Russian hackers have breached the email accounts of Ukrainian prosecutors: what is known
15 April 15:10
According to Reuters, over the past few months, hackers linked to Russia have hacked more than 170 email accounts belonging to Ukrainian prosecutors and investigators. This campaign is directed against government officials involved in the fight against corruption and the prosecution of collaborators, the agency reports, as cited by "Komersant Ukrainian".

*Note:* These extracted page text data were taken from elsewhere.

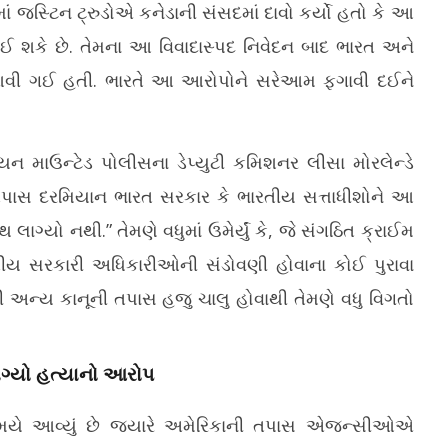
2
માં જસ્ટિન ટ્રુડોએ કનેડાની સંસદમાં દાવો કર્યો હતો કે આ
 શકે છે. તેમના આ વિવાદાસ્પદ નિવેદન બાદ ભારત અને
ટાશ આવી ગઈ હતી. ભારતે આ આરોપોને સરેઆમ ફગાવી દઈને
ન માઉન્ટેડ પોલીસના ડેપ્યુટી કમિશનર લીસા મોરલેન્ડે
ી તપાસ દરમિયાન ભારત સરકાર કે ભારતીય સત્તાધીશોને આ
લાગ્યો નથી.” તેમણે વધુમાં ઉમેર્યું કે, જે સંગઠિત ક્રાઈમ
ારતીય સરકારી અધિકારીઓની સંડોવણી હોવાના કોઈ પુરાવા
ી અન્ય કાનૂની તપાસ હજુ ચાલુ હોવાથી તેમણે વધુ વિગતો
લાગ્યો હત્યાનો આરોપ
મયે આવ્યું છે જ્યારે અમેરિકાની તપાસ એજન્સીઓએ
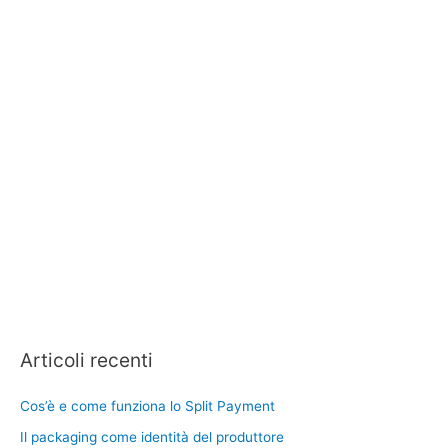
Articoli recenti
Cos’è e come funziona lo Split Payment
Il packaging come identità del produttore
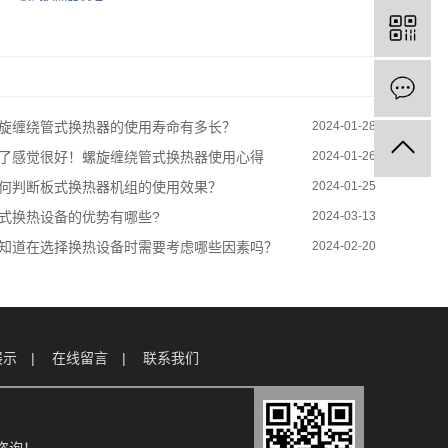
旋缠绕管式换热器的使用寿命有多长？
2024-01-28
了感觉很好！螺旋缠绕管式换热器使用心得
2024-01-26
何判断板式换热器机组的使用效果？
2024-01-25
式换热设备的优势有哪些?
2024-03-13
知道在选择换热设备时需要考虑哪些因素吗？
2024-02-20
展示
在线留言
联系我们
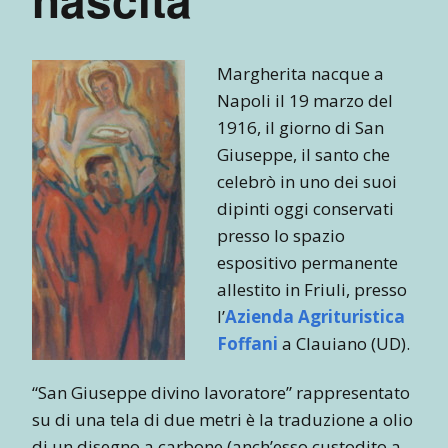
Margherita nacque a
Napoli il 19 marzo del
1916, il giorno di San
Giuseppe, il santo che
celebrò in uno dei suoi
dipinti oggi conservati
presso lo spazio
espositivo permanente
allestito in Friuli, presso
l’
Azienda Agrituristica
Foffani
a Clauiano (UD).
“San Giuseppe divino lavoratore” rappresentato
su di una tela di due metri è la traduzione a olio
di un disegno a carbone (anch’esso custodito a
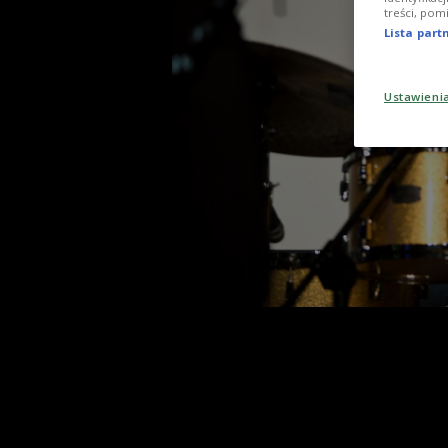
treści, pom
Lista par
Ustawieni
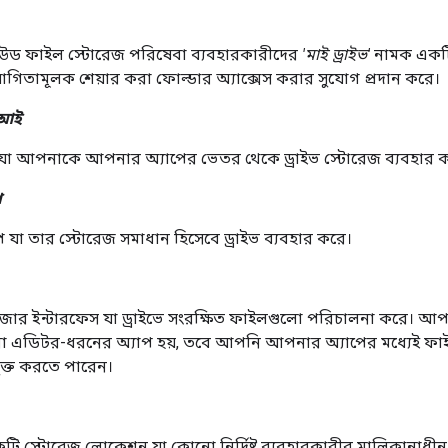
লাউড ফাইল স্টোরেজ পরিষেবা ব্যবহারকারীদের
'মাই ড্রাইভ'
নামক একটি 
িতামূলক শেয়ার করা ফোল্ডার অ্যাক্সেস করার সুযোগ প্রদান করে।
িআই
যা আপনাকে আপনার অ্যাপের ভেতর থেকে ড্রাইভ স্টোরেজ ব্যবহার ক
প
 যা তার স্টোরেজ সমাধান হিসেবে ড্রাইভ ব্যবহার করে।
ার ইন্টারফেস যা ড্রাইভে সংরক্ষিত ফাইলগুলো পরিচালনা করে। আপনার 
এডিটর-ধরনের অ্যাপ হয়, তবে আপনি আপনার অ্যাপের মধ্যেই ফাইল
ুক্ত করতে পারেন।
কটি স্টোরেজ লোকেশন যা কোনো নির্দিষ্ট ব্যবহারকারীর মালিকানাধীন।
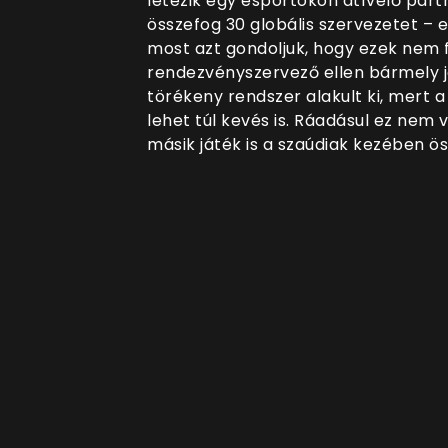
létezik egy esportokon átívelő partn
összefog 30 globális szervezetet – e
most azt gondoljuk, hogy ezek nem 
rendezvényszervező ellen bármely 
törékeny rendszer alakult ki, mert a
lehet túl kevés is. Ráadásul ez nem
másik játék is a szaúdiak kezében ö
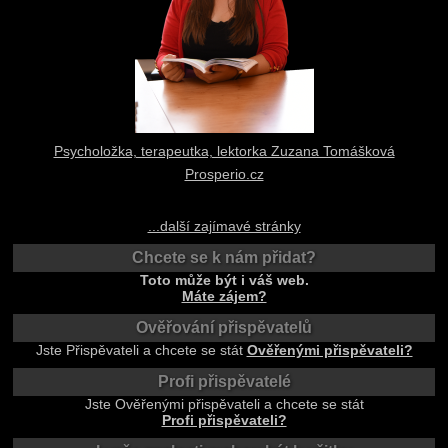
Psycholožka, terapeutka, lektorka Zuzana Tomášková
Prosperio.cz
...další zajímavé stránky
Chcete se k nám přidat?
Toto může být i váš web.
Máte zájem?
Ověřování přispěvatelů
Jste Přispěvateli a chcete se stát
Ověřenými přispěvateli?
Profi přispěvatelé
Jste Ověřenými přispěvateli a chcete se stát
Profi přispěvateli?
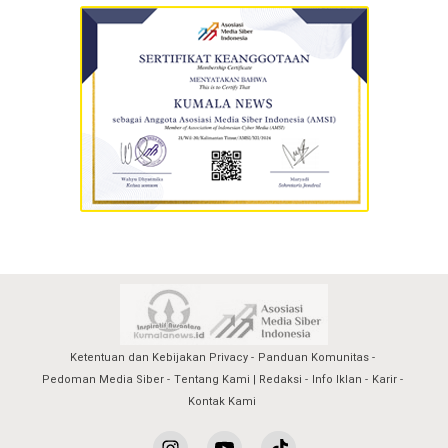
Ketentuan dan Kebijakan Privacy
Panduan Komunitas
Pedoman Media Siber
Tentang Kami | Redaksi
Info Iklan
Karir
Kontak Kami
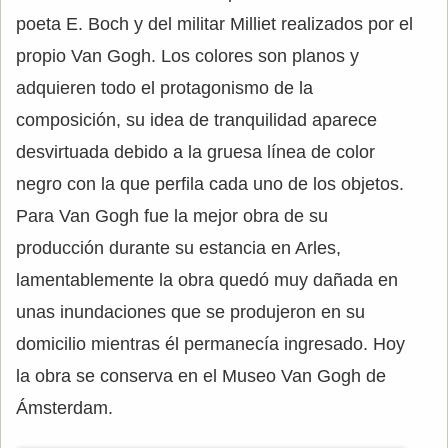
poeta E. Boch y del militar Milliet realizados por el
propio Van Gogh. Los colores son planos y
adquieren todo el protagonismo de la
composición, su idea de tranquilidad aparece
desvirtuada debido a la gruesa línea de color
negro con la que perfila cada uno de los objetos.
Para Van Gogh fue la mejor obra de su
producción durante su estancia en Arles,
lamentablemente la obra quedó muy dañada en
unas inundaciones que se produjeron en su
domicilio mientras él permanecía ingresado. Hoy
la obra se conserva en el Museo Van Gogh de
Ámsterdam.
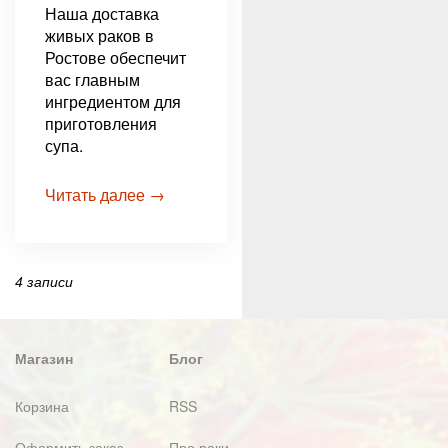
Наша доставка
живых раков в
Ростове обеспечит
вас главным
ингредиентом для
приготовления
супа.
Читать далее →
4 записи
Магазин
Блог
Корзина
RSS
Оформить заказ
Про раки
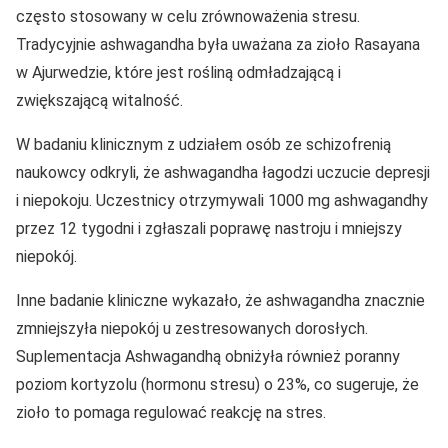
często stosowany w celu zrównoważenia stresu.
Tradycyjnie ashwagandha była uważana za zioło Rasayana
w Ajurwedzie, które jest rośliną odmładzającą i
zwiększającą witalność.
W badaniu klinicznym z udziałem osób ze schizofrenią
naukowcy odkryli, że ashwagandha łagodzi uczucie depresji
i niepokoju. Uczestnicy otrzymywali 1000 mg ashwagandhy
przez 12 tygodni i zgłaszali poprawę nastroju i mniejszy
niepokój.
Inne badanie kliniczne wykazało, że ashwagandha znacznie
zmniejszyła niepokój u zestresowanych dorosłych.
Suplementacja Ashwagandhą obniżyła również poranny
poziom kortyzolu (hormonu stresu) o 23%, co sugeruje, że
zioło to pomaga regulować reakcję na stres.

Hackers accidentally left data on a server
Reuters cites an analysis of data accidentally posted online by the hackers and discovered by Ctrl-Alt-Intel, an independent British-American cyber threat research group. The data left on the server includes logs of successful hacking operations and thousands of stolen emails. The hackers “simply made a huge operational mistake” by leaving “their front door wide open,” investigators from Ctrl-Alt-Intel stated.
In addition to Ukrainian accounts, hackers breached the email accounts of officials in other countries. In total, at least 284 such incidents occurred between September 2024 and March 2026.

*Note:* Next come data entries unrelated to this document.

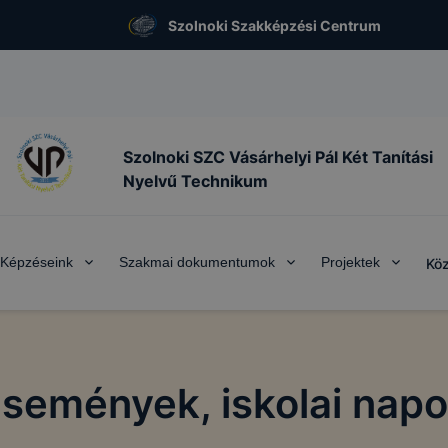
Szolnoki Szakképzési Centrum
Szolnoki SZC Vásárhelyi Pál Két Tanítási
Nyelvű Technikum
Képzéseink
Szakmai dokumentumok
Projektek
Köz
semények, iskolai nap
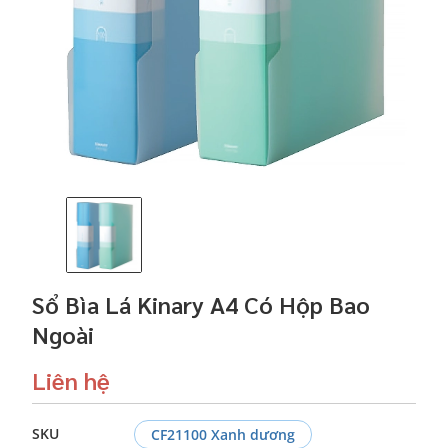
Sổ Bìa Lá Kinary A4 Có Hộp Bao
Ngoài
Liên hệ
SKU
CF21100 Xanh dương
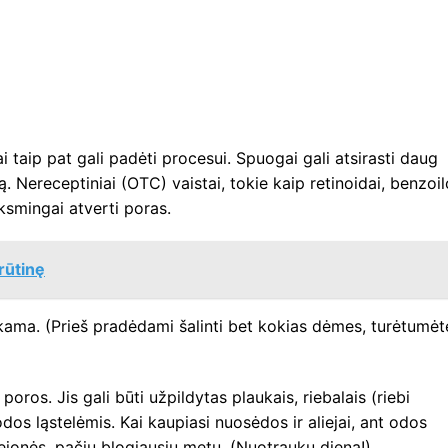
i taip pat gali padėti procesui. Spuogai gali atsirasti daug
uką. Nereceptiniai (OTC) vaistai, tokie kaip retinoidai, benzoil
iksmingai atverti poras.
krūtinę
kama. (Prieš pradėdami šalinti bet kokias dėmes, turėtumėt
ros. Jis gali būti užpildytas plaukais, riebalais (riebi
os ląstelėmis. Kai kaupiasi nuosėdos ir aliejai, ant odos
abejonės, pačiu blogiausiu metu. (Nuotraukų diena!)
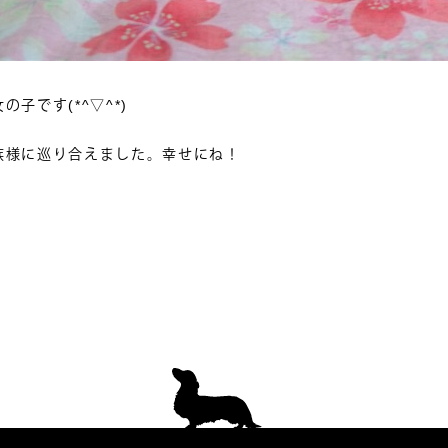
子です(*^▽^*)
族様に巡り合えました。幸せにね！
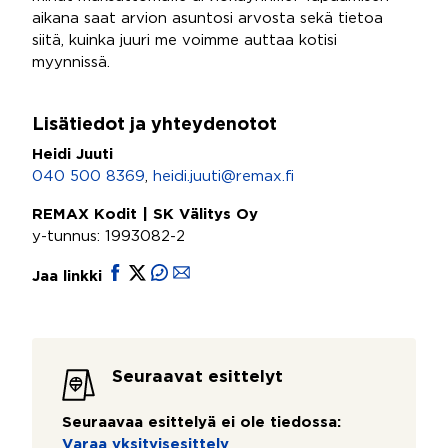
aikana saat arvion asuntosi arvosta sekä tietoa
siitä, kuinka juuri me voimme auttaa kotisi
myynnissä.
Lisätiedot ja yhteydenotot
Heidi Juuti
040 500 8369
,
heidi.juuti@remax.fi
REMAX Kodit | SK Välitys Oy
y-tunnus: 1993082-2
Jaa linkki
Seuraavat esittelyt
Seuraavaa esittelyä ei ole tiedossa:
Varaa yksityisesittely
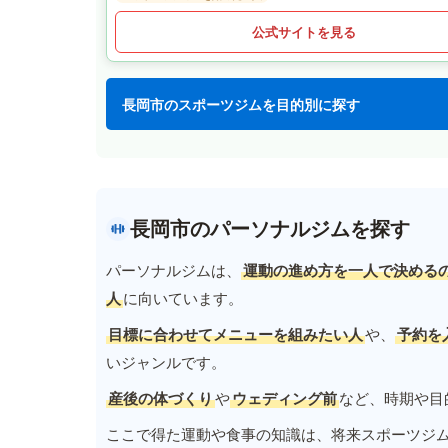
公式サイトを見る
長岡市のスポーツジムを目的別に探す
長岡市のパーソナルジムを探す
パーソナルジムは、
運動の進め方を一人で決める
人
に向いています。
目標に合わせてメニューを組みたい人
や、
予約を
いジャンルです。
産後の体づくり
や
ウェディング前
など、時期や目
ここで得た運動や食事の知識は、将来スポーツジ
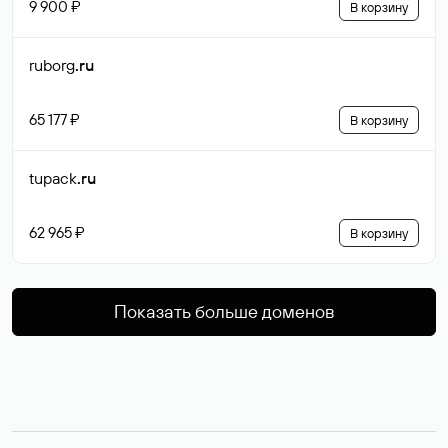
9 900 ₽
В корзину
ruborg
.ru
65 177 ₽
В корзину
tupack
.ru
62 965 ₽
В корзину
Показать больше доменов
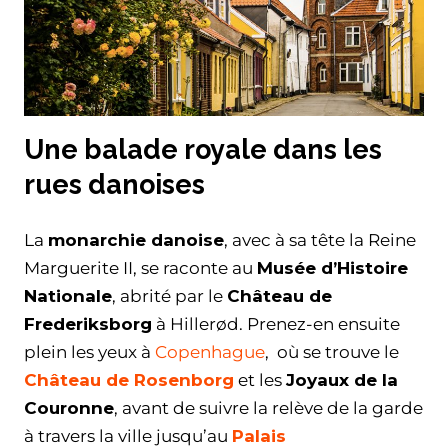
Une balade royale dans les
rues danoises
La
monarchie danoise
, avec à sa tête la Reine
Marguerite II, se raconte au
Musée d’Histoire
Nationale
, abrité par le
Château de
Frederiksborg
à Hillerød. Prenez-en ensuite
plein les yeux à
Copenhague
, où se trouve le
Château de Rosenborg
et les
Joyaux de la
Couronne
, avant de suivre la relève de la garde
à travers la ville jusqu’au
Palais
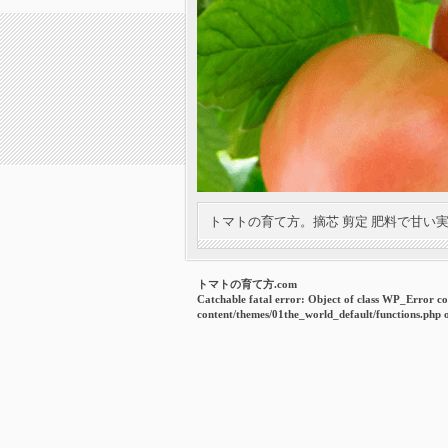
トマトの育て方。摘芯 剪定 肥料で甘い
トマトの育て方.com
Catchable fatal error
: Object of class WP_Error co
content/themes/01the_world_default/functions.php
o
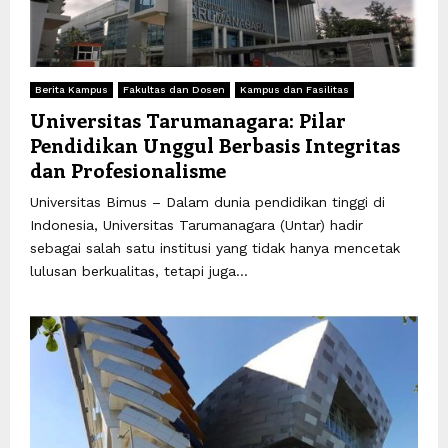
Berita Kampus
Fakultas dan Dosen
Kampus dan Fasilitas
Universitas Tarumanagara: Pilar
Pendidikan Unggul Berbasis Integritas
dan Profesionalisme
Universitas Bimus – Dalam dunia pendidikan tinggi di
Indonesia, Universitas Tarumanagara (Untar) hadir
sebagai salah satu institusi yang tidak hanya mencetak
lulusan berkualitas, tetapi juga...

The SAPO, ARMA, and the Prosecutors’ Training Center were affected by the breach
The agency also lists potential victims of the hack. Among others, access was gained to at least one email account of Ukraine’s Specialized Anti-Corruption Prosecutor’s Office (SAPO), which has investigated high-profile corruption scandals in the country, journalists claim. Additionally, according to their data, Yaroslava Maksymenko, who has been temporarily serving as head of Ukraine’s Asset Recovery and Management Agency (ARMA) since August 2025, was affected by the hack.
According to Reuters, hackers also breached the email system of the Specialized Prosecutor’s Office for Defense, established to combat corruption and identify spies within the Ukrainian military, as well as the Ukrainian Prosecutors’ Training Center in Kyiv. At the prosecutor training center, the email accounts of 44 employees were hacked, including those of Deputy Director Oleg Duka, the agency notes. Among others, the accounts of the Central City Hospital in Pokrovsk and the city’s finance committee were compromised.

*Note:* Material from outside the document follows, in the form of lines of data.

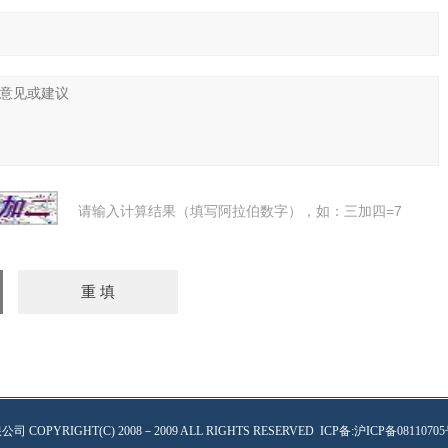
请输入计算结果（填写阿拉伯数字），如：三加四=7
限公司
COPYRIGHT(C) 2008－2009 ALL RIGHTS RESERVED
ICP备:
沪ICP备08110705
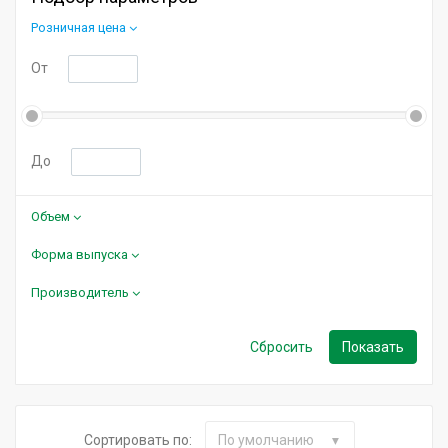
Розничная цена
От
До
Объем
Форма выпуска
Производитель
Сортировать по:
По умолчанию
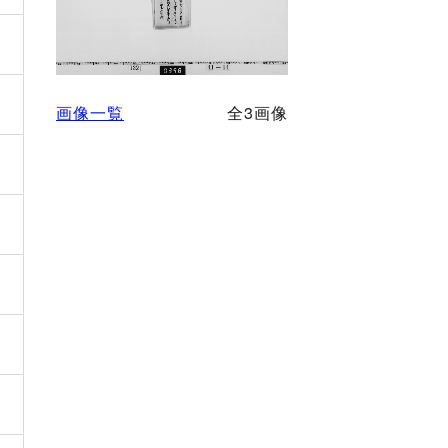
画像一覧
全3画像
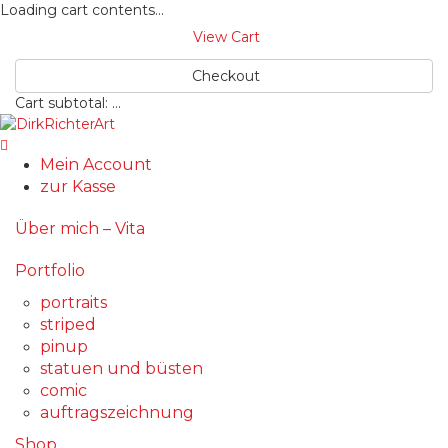
Loading cart contents...
View Cart
Checkout
Cart subtotal:
…
Mein Account
zur Kasse
Über mich – Vita
Portfolio
portraits
striped
pinup
statuen und büsten
comic
auftragszeichnung
Shop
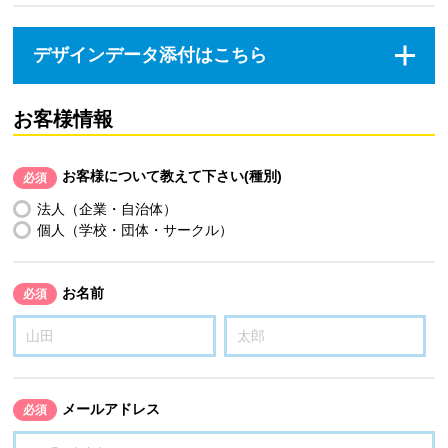
デザインデータ添付はこちら
お客様情報
お客様について教えて下さい(種別)
必須
法人（企業・自治体）
個人（学校・団体・サークル）
お名前
必須
メールアドレス
必須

Email hacks in Romania, Bulgaria, Greece, and Serbia
In Romania, hackers breached at least 67 email accounts linked to the country’s Air Force, Reuters reports. Among them were several accounts belonging to NATO air bases in Romania and at least one high-ranking military officer.
In Bulgaria, at least four accounts of local officials in Plovdiv were affected by a hacker attack; earlier, due to a GPS malfunction, a plane carrying European Commission President Ursula von der Leyen had to land using paper maps. Russia is suspected of jamming the GPS signal, the EC reported in September 2026.
In addition, there are reports of a breach of 27 email accounts belonging to the Greek Army General Staff, as well as the email accounts of Serbian scientists and military officials.
Hackers linked to Russia
Investigators at Ctrl-Alt-Intel link this campaign to hackers from the Fancy Bear group, which is believed to be linked to Russia. Two researchers who independently examined this data at the request of Reuters agreed that the hacks were linked to Russia but did not confirm Fancy Bear’s involvement.
There have been repeated reports of hacks targeting the email accounts of officials, government agencies, and companies in European countries and Ukraine, in which Russian hackers are suspected. In particular, in Germany, warnings have been issued in recent weeks about router hacks at government agencies and phishing on social media.